The COO added: “from a consumer standpoint, I think it's also the scenario of with very little buying and selling of homes and with the equity that the consumers are sitting on, the homeowners are sitting on specifically, just keep going up and up, they're going to want to to remodels. They're going to want to consolidate debt. They're going to want to go on vacations. And so it's like they're -- it's still the best interest rate product compared to all other lending products”
Consumer
On consumer, management expects double digit growth. By sub-segments, credit card is “rough,” SMB is on a “strong growth trajectory”, "Personal loans, that one has been growing well for us, grew 20% […] “that category is like -- the credit boxes are still pretty tight. But as long as you can find the consumers that meet those credit boxes, they're -- our clients are very actively telling us, "Bring them on."
The bottom line is: “interest rates are still a little high, but you've got a lot of consumers out there that are looking for lending options.” The guide again does not take into account lower rates, but if rates do go lower this is a segment that can pop.
Other factors
LendingTree has benefited from shifts in the insurance market, but why has their growth turned around in other segments? One reason was a shift in Google SEO:
“And on the SEO and organic traffic, call it, 15% to 20% of our traffic is organic. SEO is a piece of that. The rest would obviously be people hearing us and typing us in, et cetera […] in terms of the Google algorithm change, what I've noticed Google doing, and I, quite frankly, agree with it, is they are giving more credit to high-quality, unique content that really aids the consumer. So they did things like shutting down the"marketplaces" in -- of newspaper sites because they basically were leveraging their credibility on the news to go sell jackhammers and screws or whatever and mortgages. […] LendingTree has always been unabashedly in the paid marketing camp, and I've wanted our SEO side to work since 1999. I would say for the first time, it's really gripping.”
Google decided that LendingTree had higher credibility than Forbes Advisor, CNBC Select, and the other media sites that advertise loans, insurance etc.
Valuing LendingTree:
LendingTree grew revenue 12% YoY and is guiding to ~8-9% YoY growth this year, with this year’s cut not pricing in rate cuts. But is it profitable?
It wasn’t on a TTM basis, but this is misleading: Q3, was mostly a goodwill impairment towards LendingTree’s 2020 $80 million investment in Stash. LendingTree is not expecting any new investments in the near future. Another question is why revenue has doubled YoY but EPS has halved from Q423. This is also misleading:
The Q3 23 had a large gain associated with an Apollo debt.
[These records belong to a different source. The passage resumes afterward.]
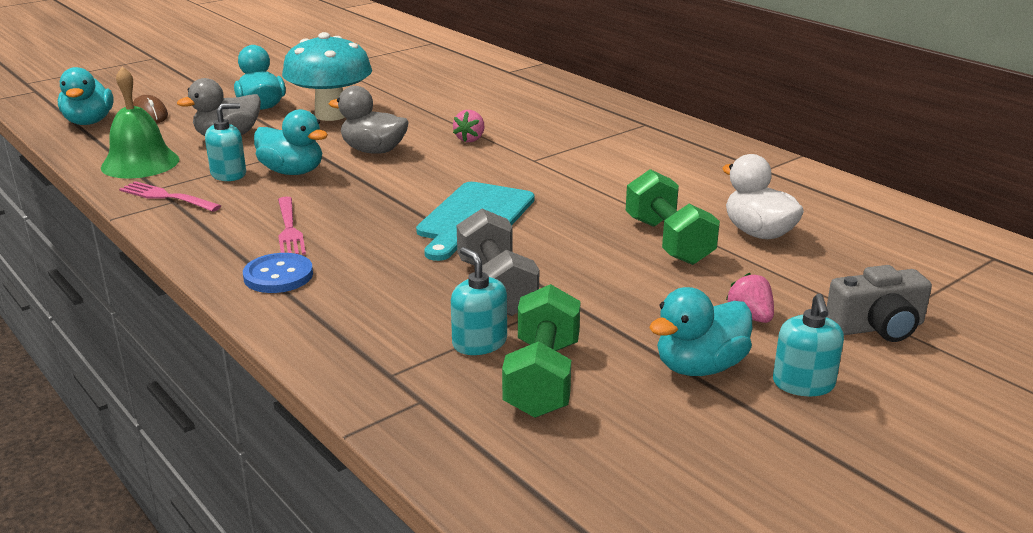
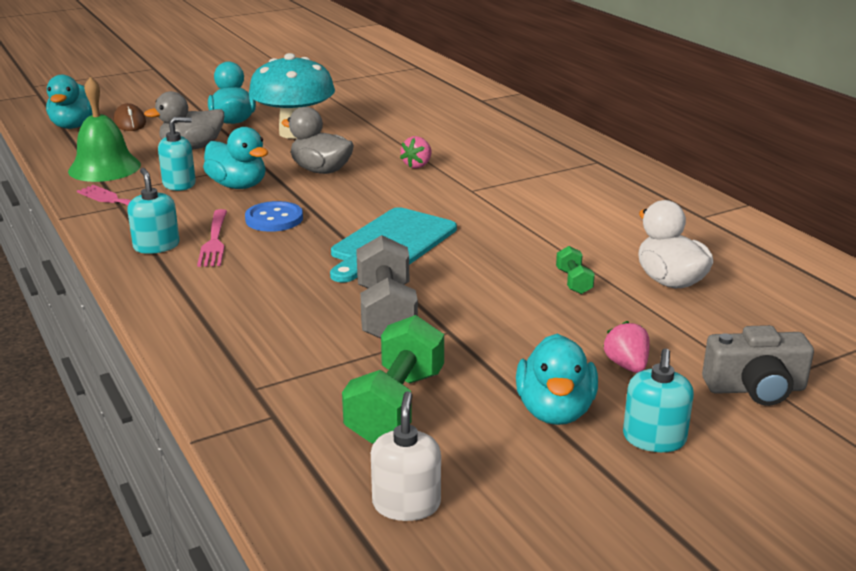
camera: 10 degrees right, 0 degrees up
(278, 276) = (188, 284): blue button -> blue button (274, 219)
(479, 343) = (349, 366): turquoise soap dispenser -> turquoise soap dispenser (156, 246)
(591, 474) = (406, 504): none -> white soap dispenser
(668, 241) = (573, 282): green dumbbell -> green dumbbell, size x0.49
(699, 367) = (555, 411): turquoise duck -> turquoise duck turned 60 degrees counterclockwise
The latest Q4, with the $.55 GAAP EPS and few one-time adjustments, its a more accurate reflection of the earnings power moving forward.
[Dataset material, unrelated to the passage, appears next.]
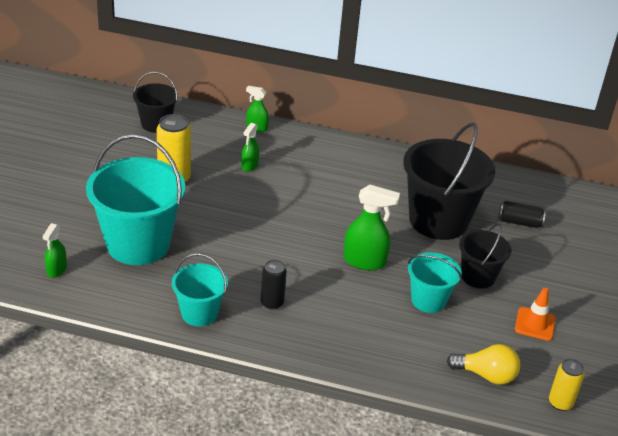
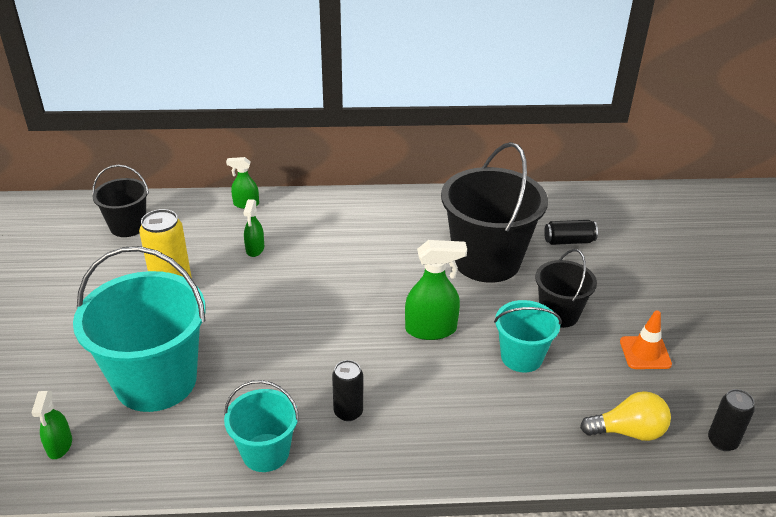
camera: 15 degrees left, 0 degrees up
(560, 403) = (722, 441): yellow can -> black can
As revenue increases 8+% next year and they continue getting more fit (notice the $1.5M reduction in SBC from 2024 to 2025), you can see a path to $0.9 - $1.0 GAAP EPS. That’s roughly where the analyst consensus is at:
You’re looking at NTM 15 PE, 9 EV/EBIDTA, and 1.12/Revenue, multiples generally below market averages. The current growth profile should argue for a higher valuation. Debt is high but at 5x Debt/Ebidta, but improving.
These multiples would make more sense if valuing a financials business. While this is exposed to similar cycles as financials, the business model itself does not involve consumer credit risk. The CEO (who is also the founder), has been through multiple cycles (dot-com crash, great financial crisis) and has been successfully de-levering the business in the past few years.
As LendingTree starts to screen better in the next year (debt metrics, GAAP earnings, revenue growth) and if the consumer segment turns around, this could see increased institutional adoption and rerate. With only a 10M share float, it doesn’t take much for this to move fast. You’re also starting to have some insider buys, most recently the COO buying 5000 shares in the $41-42 range.